Amazing Maces

Detail of the bishop figure on the St Salvator’s mace, with angels and wildmen visible.

When I hear the word ‘mace’, I think of the mediaeval weapon, with a long shaft and barbed head, which is a consistent feature of armoury museums throughout Europe. The University of St Andrews, however, possesses a rather different kind of mace. Wrought in fine gold workmanship in the Gothic style, these maces are not weapons, but status symbols. Dating from the 15th century onward, they served as emblems of the university’s colleges on formal occasions.  Their decoration reflects both this elevated purpose and the elite world-view of those who commissioned them.

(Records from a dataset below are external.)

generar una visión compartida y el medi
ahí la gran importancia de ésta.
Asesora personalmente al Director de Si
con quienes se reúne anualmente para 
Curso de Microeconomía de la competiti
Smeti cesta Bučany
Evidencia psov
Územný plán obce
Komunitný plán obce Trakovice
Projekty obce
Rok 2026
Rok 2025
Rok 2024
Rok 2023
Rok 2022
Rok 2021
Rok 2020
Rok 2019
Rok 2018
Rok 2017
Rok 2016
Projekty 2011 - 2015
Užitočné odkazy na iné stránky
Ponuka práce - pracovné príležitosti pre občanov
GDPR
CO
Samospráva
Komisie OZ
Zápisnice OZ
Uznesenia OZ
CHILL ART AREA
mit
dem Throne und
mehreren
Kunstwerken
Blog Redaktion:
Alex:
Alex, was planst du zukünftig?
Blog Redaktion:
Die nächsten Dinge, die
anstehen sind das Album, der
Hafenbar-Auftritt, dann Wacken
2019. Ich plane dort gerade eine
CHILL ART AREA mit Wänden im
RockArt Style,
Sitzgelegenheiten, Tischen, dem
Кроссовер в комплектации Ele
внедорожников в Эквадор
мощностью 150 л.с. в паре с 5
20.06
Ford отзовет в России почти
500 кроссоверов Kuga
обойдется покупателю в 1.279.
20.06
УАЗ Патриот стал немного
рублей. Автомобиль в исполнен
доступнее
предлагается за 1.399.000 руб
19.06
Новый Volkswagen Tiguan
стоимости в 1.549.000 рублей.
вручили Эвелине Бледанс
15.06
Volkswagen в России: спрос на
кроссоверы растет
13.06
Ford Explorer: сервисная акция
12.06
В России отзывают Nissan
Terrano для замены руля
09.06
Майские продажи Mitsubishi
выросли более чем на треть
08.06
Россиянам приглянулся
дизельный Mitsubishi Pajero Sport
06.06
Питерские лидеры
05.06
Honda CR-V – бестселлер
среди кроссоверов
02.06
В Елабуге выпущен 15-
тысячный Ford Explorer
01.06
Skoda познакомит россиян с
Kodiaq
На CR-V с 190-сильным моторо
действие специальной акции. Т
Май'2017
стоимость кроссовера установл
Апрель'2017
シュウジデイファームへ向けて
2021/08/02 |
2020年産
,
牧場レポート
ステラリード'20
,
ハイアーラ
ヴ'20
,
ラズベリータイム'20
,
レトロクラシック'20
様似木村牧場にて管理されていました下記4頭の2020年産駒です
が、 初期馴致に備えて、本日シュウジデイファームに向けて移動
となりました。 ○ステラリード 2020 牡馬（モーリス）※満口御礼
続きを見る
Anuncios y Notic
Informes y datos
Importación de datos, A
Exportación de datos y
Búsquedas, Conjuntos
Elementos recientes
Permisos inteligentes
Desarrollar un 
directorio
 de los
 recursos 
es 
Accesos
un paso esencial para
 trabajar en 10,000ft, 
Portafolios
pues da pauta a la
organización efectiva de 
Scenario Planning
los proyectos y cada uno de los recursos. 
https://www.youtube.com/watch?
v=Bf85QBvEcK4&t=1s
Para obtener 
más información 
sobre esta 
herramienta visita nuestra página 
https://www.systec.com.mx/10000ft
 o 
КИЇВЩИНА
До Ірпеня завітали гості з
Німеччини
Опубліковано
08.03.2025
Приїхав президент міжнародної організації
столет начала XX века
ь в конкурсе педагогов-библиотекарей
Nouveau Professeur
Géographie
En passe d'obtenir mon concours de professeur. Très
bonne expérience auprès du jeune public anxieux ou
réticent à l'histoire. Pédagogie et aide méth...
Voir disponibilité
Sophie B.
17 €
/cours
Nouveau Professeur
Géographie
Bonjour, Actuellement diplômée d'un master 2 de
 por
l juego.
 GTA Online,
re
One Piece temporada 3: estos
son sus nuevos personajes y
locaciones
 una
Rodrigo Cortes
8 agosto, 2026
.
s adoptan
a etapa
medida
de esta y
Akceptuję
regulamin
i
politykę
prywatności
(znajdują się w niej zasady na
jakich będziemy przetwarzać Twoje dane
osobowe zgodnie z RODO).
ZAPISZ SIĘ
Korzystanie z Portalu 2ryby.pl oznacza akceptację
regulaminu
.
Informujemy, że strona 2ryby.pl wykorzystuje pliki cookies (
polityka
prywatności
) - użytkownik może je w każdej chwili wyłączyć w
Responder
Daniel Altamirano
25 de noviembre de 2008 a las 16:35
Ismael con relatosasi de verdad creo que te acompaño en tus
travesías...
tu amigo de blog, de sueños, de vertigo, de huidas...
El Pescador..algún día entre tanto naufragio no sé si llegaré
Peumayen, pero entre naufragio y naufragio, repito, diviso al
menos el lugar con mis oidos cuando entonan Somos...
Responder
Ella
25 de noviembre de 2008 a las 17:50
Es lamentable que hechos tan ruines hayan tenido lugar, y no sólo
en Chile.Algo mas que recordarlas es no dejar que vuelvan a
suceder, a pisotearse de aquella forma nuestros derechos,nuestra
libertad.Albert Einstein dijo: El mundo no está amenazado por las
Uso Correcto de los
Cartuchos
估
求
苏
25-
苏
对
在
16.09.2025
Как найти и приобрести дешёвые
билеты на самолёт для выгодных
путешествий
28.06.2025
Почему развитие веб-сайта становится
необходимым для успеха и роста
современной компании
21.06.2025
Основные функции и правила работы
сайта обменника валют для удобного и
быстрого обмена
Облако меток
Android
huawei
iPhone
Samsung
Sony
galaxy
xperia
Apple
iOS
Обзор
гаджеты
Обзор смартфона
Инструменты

The St Salvator mace, for examples, bears figurines of the three orders of society, all grouped around the figure of the Holy Saviour. Other figurines, including St Andrews and the Bishop Kennedy (an important university patron) are seen restraining wild men–also an allusion to the maintenance of the social order. Their costly materials and their source–most probably the workshops of Paris–attest to the University’s aspirations as an institution of distinction both in Scotland and internationally.

Today, they take their place next to the set of three modern maces at graduation ceremonies, continuing the tradition of mediaeval pomp and circumstance that began in the 15th century. Outside of graduation, they remain in the Museum of the University of St Andrews, where they can be seen for free, as such spectacular and rare objects deserve.